THE TASK: For the records below, give the number of lines containing the word "CLICK" and no other text.

☆ ☆ ☆

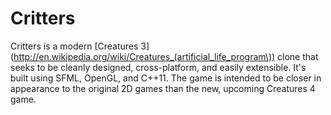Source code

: # Critters #
Critters is a modern [Creatures 3](http://en.wikipedia.org/wiki/Creatures_(artificial_life_program\)) clone that seeks to be cleanly designed, cross-platform, and easily extensible. It's built using SFML, OpenGL, and C++11. The game is intended to be closer in appearance to the original 2D games than the new, upcoming Creatures 4 game.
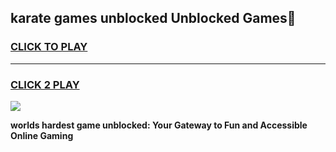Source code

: 
## karate games unblocked Unblocked Games👋
<h3>
<a href="https://premium.freeplayer.one?title=karate_games_unblocked&ref=16F">CLICK TO PLAY</a></h3>
<hr>

<h3>
<a href="https://premium.freeplayer.one?title=karate_games_unblocked&ref=16F">CLICK 2 PLAY</a>
  
</h3>

<a href="https://premium.freeplayer.one?title=karate_games_unblocked&ref=16F/"><img src="https://clearcache.store/games.png"></a>


**worlds hardest game unblocked: Your Gateway to Fun and Accessible Online Gaming**
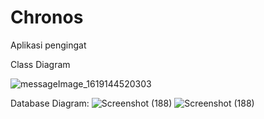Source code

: # Chronos
 Aplikasi pengingat

Class Diagram

![messageImage_1619144520303](https://user-images.githubusercontent.com/79140318/115809286-041a4b80-a416-11eb-8b87-cd3d6c97a2ed.jpg)

Database Diagram:
![Screenshot (188)](https://user-images.githubusercontent.com/79140318/117396903-26878b00-af25-11eb-99f7-5091246ce57c.png)
![Screenshot (188)](https://user-images.githubusercontent.com/79140318/117397092-8f6f0300-af25-11eb-9dc2-0033ed021cba.png)
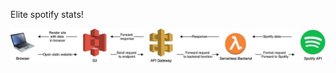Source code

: Elite spotify stats!



![Architecture](https://github.com/ethancschwab/elite-spotify-stats/blob/master/EliteStats.jpg)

☆ ☆ ☆

SOLUTION BELOW: 2